Wyoming Workers Comp: Frontier Justice?

Monday, February 2nd, 2009

Cody, Wyoming, was founded in part by “Buffalo Bill” Cody, the renowned slaughterer of buffalo. The town bills itself as the eastern gateway to Yellowstone National Park. “A small western town with a big city attitude.” Sally Spooner, a long-time school teacher in the town, might question the “big city attitude.” Sally tripped and fell at school in December. She suffered serious injuries, resulting in the amputation of her right leg below the knee. A simple matter of workers comp, right? Think again, cowboy.
The Cody school district, along with 45 of 48 districts in the state, has opted out of comp coverage for most teachers. (Wyoming, a monopolistic state, does not require coverage for all employees.) Using a rather crude risk management assessment, the Cody district provides comp coverage only for “higher risk” teachers: those working in wood and machine shops, along with those in special ed and transportation. The rest – the “low risk” employees” – are factored out of the comp premiums. Nothing ever happens to ordinary classroom teachers, does it?

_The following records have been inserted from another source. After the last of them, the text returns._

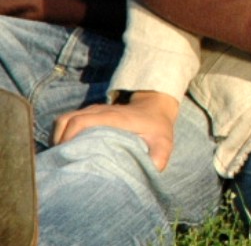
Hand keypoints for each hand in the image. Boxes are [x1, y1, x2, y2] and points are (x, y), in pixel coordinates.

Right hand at [52, 91, 179, 170]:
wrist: (155, 107)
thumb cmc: (157, 128)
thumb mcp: (163, 142)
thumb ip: (158, 157)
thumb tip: (149, 172)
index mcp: (113, 118)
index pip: (81, 122)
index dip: (68, 139)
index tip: (65, 161)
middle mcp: (99, 112)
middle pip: (65, 122)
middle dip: (58, 144)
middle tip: (61, 168)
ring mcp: (92, 112)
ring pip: (63, 121)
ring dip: (58, 140)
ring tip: (62, 162)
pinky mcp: (88, 116)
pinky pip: (66, 124)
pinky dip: (61, 137)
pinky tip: (67, 154)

Superintendent Bryan Monteith admits to feeling terrible about Sally Spooner’s situation, but he has no regrets about the decision to eliminate comp coverage for most teachers. “We looked at it and said spending $175,000 a year for workers comp was not a good use for our money in terms of providing risk protection for the district. We decided using the money for salaries was a way to benefit the entire district.”
Monteith admits that Sally is a great teacher. They would like to do something for her, but given “fiduciary responsibilities” to the district and the potential for setting a bad precedent, they probably will let Sally fend for herself. Call it frontier justice.
Pretty Scenes, Ugly Scenario
I expect that Sally will pursue a little frontier justice of her own. Because she is not subject to the “exclusive remedy” of workers comp, Sally can sue the district for her lost wages and medical bills. In addition, she can access the open-ended benefits excluded by comp, including her (considerable) pain and suffering and possibly loss of consortium. Depending upon the school’s insurance arrangement for general liability, the ultimate cost of the settlement might wipe out the relatively modest comp savings.
Despite its cost, comp is generally a good deal for employers. For a relatively small premium, you are protected from the usually unforeseen, large losses like Sally Spooner’s. Tort liability is off the table. Even more important, comp provides an immediate safety net for the employee: there is no anxiety about the (extraordinary) medical expenses and lost wages in the days, weeks and months following an injury.
Given a choice, Sally Spooner probably would have preferred the prompt, if somewhat limited, payments of comp, as opposed to the potential down-the-road payoff of a lawsuit. Alas, she is the victim of frontier justice, and unlike Old Faithful in Yellowstone, it’s not a pretty sight.